*** Information
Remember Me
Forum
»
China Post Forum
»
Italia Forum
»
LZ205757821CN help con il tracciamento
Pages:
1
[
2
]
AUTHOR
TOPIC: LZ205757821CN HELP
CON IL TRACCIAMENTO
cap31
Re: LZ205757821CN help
******
*** Information
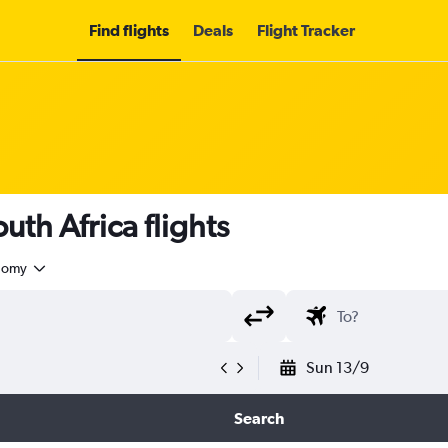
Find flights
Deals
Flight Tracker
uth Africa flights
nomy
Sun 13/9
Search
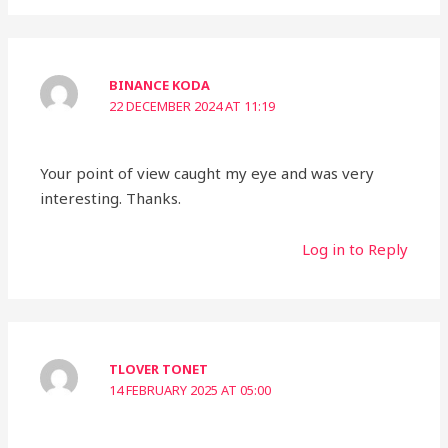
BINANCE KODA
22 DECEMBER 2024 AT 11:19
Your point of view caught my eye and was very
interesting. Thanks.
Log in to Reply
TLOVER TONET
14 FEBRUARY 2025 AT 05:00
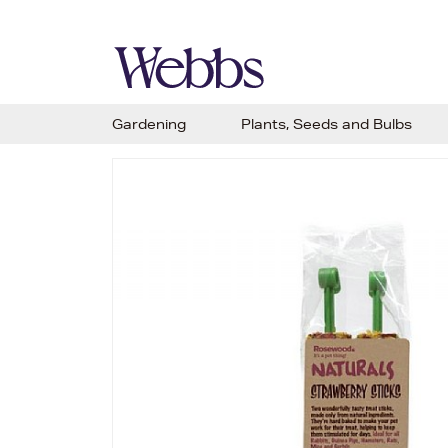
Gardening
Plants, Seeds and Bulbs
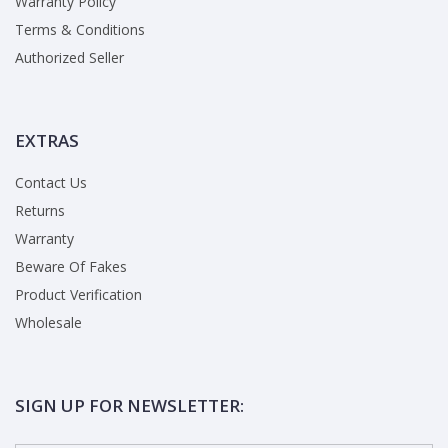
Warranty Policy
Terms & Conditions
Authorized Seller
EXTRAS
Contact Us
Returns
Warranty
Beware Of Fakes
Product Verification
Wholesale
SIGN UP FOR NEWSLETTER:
******
* _What the exercise asks_
Looking at the data above, return every line from the one with "Remember Me" down to the one with "Re: LZ205757821CN help", exactly and inclusively.

* _Your response_
Remember Me
Forum
»
China Post Forum
»
Italia Forum
»
LZ205757821CN help con il tracciamento
Pages:
1
[
2
]
AUTHOR
TOPIC: LZ205757821CN HELP
CON IL TRACCIAMENTO
cap31
Re: LZ205757821CN help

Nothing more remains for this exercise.